Source code for pixyz.distributions.mixture_distributions

import torch
from torch import nn

from ..utils import get_dict_values
from .distributions import Distribution


[docs]class MixtureModel(Distribution):
    """
    Mixture models.
    :math:`p(x) = \sum_i p(x|z=i)p(z=i)`

    Parameters
    ----------
    distributions : list
        List of distributions.

    prior : pixyz.Distribution.Categorical
        Prior distribution of latent variable (i.e., the contribution rate).
        This should be a categorical distribution and
        the number of its category should be the same as the length of the distribution list.

    Examples
    --------
    >>> from pixyz.distributions import Normal, Categorical
    >>> from pixyz.distributions.mixture_distributions import MixtureModel
    >>>
    >>> z_dim = 3  # the number of mixture
    >>> x_dim = 2  # the input dimension.
    >>>
    >>> distributions = []  # the list of distributions
    >>> for i in range(z_dim):
    >>>     loc = torch.randn(x_dim)  # initialize the value of location (mean)
    >>>     scale = torch.empty(x_dim).fill_(1.)  # initialize the value of scale (variance)
    >>>     distributions.append(Normal(loc=loc, scale=scale, var=["x"], name="p_%d" %i))
    >>>
    >>> probs = torch.empty(z_dim).fill_(1. / z_dim)  # initialize the value of probabilities
    >>> prior = Categorical(probs=probs, var=["z"], name="prior")
    >>>
    >>> p = MixtureModel(distributions=distributions, prior=prior)
    """

    def __init__(self, distributions, prior, name="p"):
        if not isinstance(distributions, list):
            raise ValueError
        else:
            distributions = nn.ModuleList(distributions)

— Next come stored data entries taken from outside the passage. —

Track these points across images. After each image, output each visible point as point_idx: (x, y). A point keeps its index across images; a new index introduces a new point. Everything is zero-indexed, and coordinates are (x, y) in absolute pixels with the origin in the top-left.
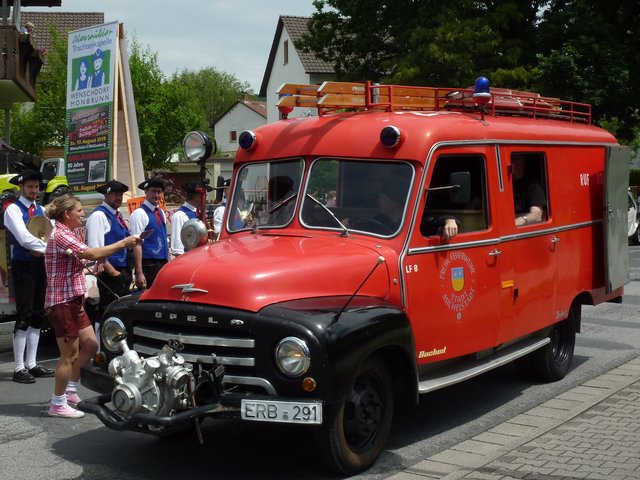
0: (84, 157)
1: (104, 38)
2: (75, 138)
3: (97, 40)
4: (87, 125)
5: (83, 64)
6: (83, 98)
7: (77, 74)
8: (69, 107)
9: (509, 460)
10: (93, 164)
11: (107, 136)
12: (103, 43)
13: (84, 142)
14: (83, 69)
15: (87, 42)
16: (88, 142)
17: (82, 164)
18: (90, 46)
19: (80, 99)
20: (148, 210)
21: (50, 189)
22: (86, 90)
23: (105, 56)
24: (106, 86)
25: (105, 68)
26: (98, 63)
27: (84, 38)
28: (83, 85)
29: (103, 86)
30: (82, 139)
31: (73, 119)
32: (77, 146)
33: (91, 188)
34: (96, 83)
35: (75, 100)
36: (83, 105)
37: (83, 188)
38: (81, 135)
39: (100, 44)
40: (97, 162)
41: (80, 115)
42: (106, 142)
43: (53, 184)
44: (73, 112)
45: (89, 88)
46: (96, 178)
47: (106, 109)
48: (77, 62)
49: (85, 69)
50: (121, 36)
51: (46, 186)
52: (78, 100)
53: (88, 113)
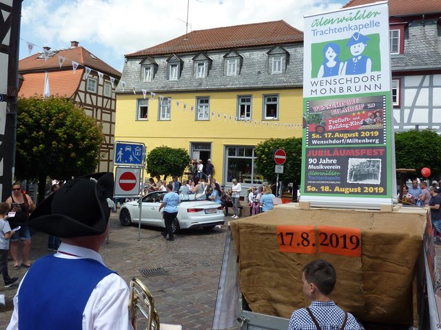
0: (339, 153)
1: (367, 21)
2: (320, 130)
3: (353, 23)
4: (343, 116)
5: (330, 49)
6: (333, 87)
10: (353, 162)
11: (381, 131)
12: (365, 26)
13: (337, 135)
14: (331, 54)
15: (335, 25)
16: (345, 136)
17: (335, 161)
18: (340, 30)
19: (328, 87)
22: (337, 77)
24: (375, 73)
25: (372, 53)
26: (357, 49)
27: (332, 21)
29: (369, 73)
30: (333, 132)
31: (316, 108)
32: (324, 139)
33: (352, 190)
34: (356, 68)
35: (319, 88)
36: (333, 94)
37: (337, 189)
38: (330, 127)
40: (364, 160)
41: (327, 104)
42: (381, 137)
44: (315, 101)
45: (342, 74)
46: (361, 179)
48: (319, 50)
49: (334, 55)
53: (341, 103)
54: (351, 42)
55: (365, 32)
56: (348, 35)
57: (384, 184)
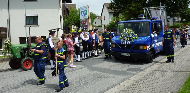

        if prior.distribution_name != "Categorical":
            raise ValueError("The prior must be the categorical distribution.")

        # check the number of mixture
        if len(prior.get_params()["probs"]) != len(distributions):
            raise ValueError("The number of its category must be the same as the length of the distribution list.")

        # check whether all distributions have the same variable.
        var_list = []
        for d in distributions:
            var_list += d.var
        var_list = list(set(var_list))

        if len(var_list) != 1:
            raise ValueError("All distributions must have the same variable.")

        hidden_var = prior.var

        super().__init__(var=var_list, name=name)

        self._distributions = distributions
        self._prior = prior

        self._hidden_var = hidden_var

    @property
    def prob_text(self):
        _prob_text = "{}({})".format(
            self._name, ','.join(self._var)
        )

        return _prob_text

    @property
    def prob_factorized_text(self):
        _mixture_prob_text = []
        for i, d in enumerate(self._distributions):
            _mixture_prob_text.append("{}({}|{}={}){}({}={})".format(
                d.name, self._var[0], self._hidden_var[0], i,
                self._prior.name, self._hidden_var[0], i
            ))

        _prob_text = ' + '.join(_mixture_prob_text)

        return _prob_text

    @property
    def distribution_name(self):
        return "Mixture Model"

[docs]    def get_posterior_probs(self, x_dict):
        # log p(z|x) = log p(x, z) - log p(x)
        loglike = self.log_likelihood_all_hidden(x_dict) - self.log_likelihood(x_dict)

        # p(z|x)
        return torch.exp(loglike)  # (num_mix, batch_size)

[docs]    def sample(self, batch_size=1, return_hidden=False, **kwargs):
        hidden_output = []
        var_output = []

        for i in range(batch_size):
            # sample from prior
            _hidden_output = self._prior.sample()[self._hidden_var[0]]
            hidden_output.append(_hidden_output)

            var_output.append(self._distributions[
                                      _hidden_output.argmax(dim=-1)].sample()[self._var[0]])

        output_dict = {self._var[0]: torch.cat(var_output, 0)}

        if return_hidden:
            output_dict.update({self._hidden_var[0]: torch.cat(hidden_output, 0)})

        return output_dict

[docs]    def log_likelihood_all_hidden(self, x_dict):
        """
        Estimate joint log-likelihood, log p(x, z), where input is `x`.

        Parameters
        ----------
        x_dict : dict
            Input variables (including `var`).

        Returns
        -------
        loglike : torch.Tensor
            dim=0 : the number of mixture
            dim=1 : the size of batch
        """

        log_likelihood_all = []

        _device = x_dict[self._var[0]].device
        eye_tensor = torch.eye(len(self._distributions)).to(_device)  # for prior

        for i, d in enumerate(self._distributions):
            # p(z=i)
            prior_loglike = self._prior.log_likelihood({self._hidden_var[0]: eye_tensor[i]})
            # p(x|z=i)
            loglike = d.log_likelihood(x_dict)
            # p(x, z=i)
            log_likelihood_all.append(loglike + prior_loglike)

        return torch.stack(log_likelihood_all, dim=0)  # (num_mix, batch_size)

[docs]    def log_likelihood(self, x_dict):
        """
        Estimate log-likelihood, log p(x).

        Parameters
        ----------
        x_dict : dict
            Input variables (including `var`).

        Returns
        -------
        loglike : torch.Tensor
            The log-likelihood value of x.
        """

        loglike = self.log_likelihood_all_hidden(x_dict)
        return torch.logsumexp(loglike, 0)

    def _log_likelihood_given_hidden(self, x_dict):
        # log p(x, z)
        visible_dict = get_dict_values(x_dict, self._var, return_dict=True)
        loglike_all_hidden = self.log_likelihood_all_hidden(visible_dict)

        hidden_sample_idx = get_dict_values(x_dict, self._hidden_var, return_dict=False)[0].argmax(dim=-1)
        loglike = loglike_all_hidden[hidden_sample_idx, torch.arange(len(hidden_sample_idx))]

        return loglike